== TASK A ==
According to the sanctions article, how many individual clients does Sberbank have?

== SELECTED EXCERPT ==

Thursday, April 7, 2022

Time to Sanction Gazprombank

By Kevin D. Williamson

Wednesday, April 06, 2022

 

Are we still serious about sanctions?

 

The Biden administration has announced that its latest round of sanctions will add Sberbank — with its 110 million individual clients and 1 million corporate customers — to the blacklist. That is welcome.

 

But the next big step that needs to be taken — the obvious step — apparently is off the table for the immediate future. I mean, of course, putting full sanctions on Gazprombank, the financial institution the Kremlin uses as a backdoor for its overseas buyers. In order to prop up the crumbling Russian currency, Putin has demanded that foreign buyers settle in roubles (in violation of existing contracts), but is also allowing them to set up special accounts in the Putin-controlled financial institution as an alternative.

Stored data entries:
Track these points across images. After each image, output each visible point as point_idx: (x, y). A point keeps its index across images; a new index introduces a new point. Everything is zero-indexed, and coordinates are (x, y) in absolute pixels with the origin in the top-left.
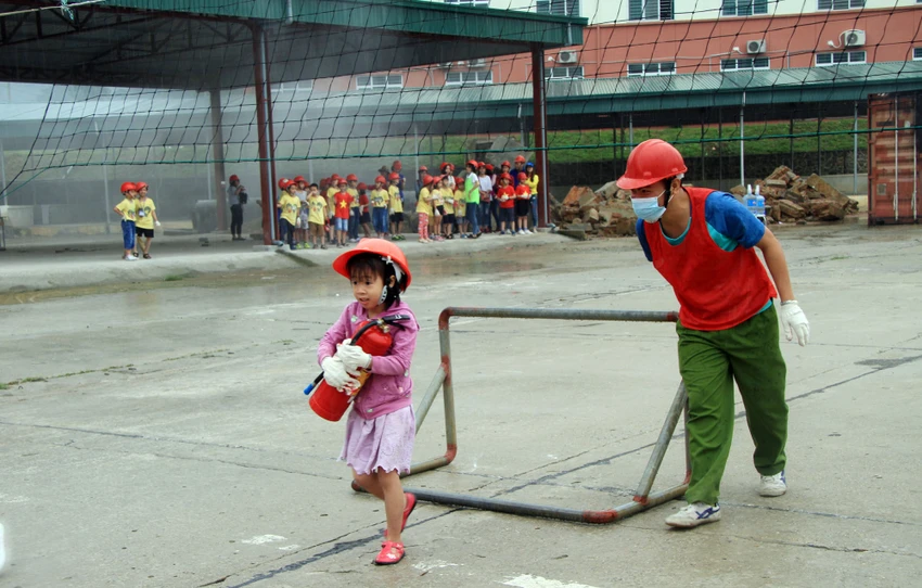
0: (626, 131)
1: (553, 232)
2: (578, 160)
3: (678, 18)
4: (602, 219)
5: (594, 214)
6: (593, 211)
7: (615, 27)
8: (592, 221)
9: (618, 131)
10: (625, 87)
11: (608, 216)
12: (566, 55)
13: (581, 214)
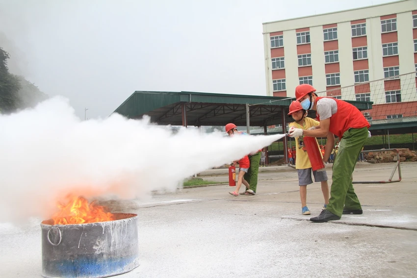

== TASK B ==
Print every line of the stored data entries without changes, omitting the pictures.

== ANSWER AREA A ==
110 million

== ANSWER AREA B ==
Track these points across images. After each image, output each visible point as point_idx: (x, y). A point keeps its index across images; a new index introduces a new point. Everything is zero-indexed, and coordinates are (x, y) in absolute pixels with the origin in the top-left.
0: (626, 131)
1: (553, 232)
2: (578, 160)
3: (678, 18)
4: (602, 219)
5: (594, 214)
6: (593, 211)
7: (615, 27)
8: (592, 221)
9: (618, 131)
10: (625, 87)
11: (608, 216)
12: (566, 55)
13: (581, 214)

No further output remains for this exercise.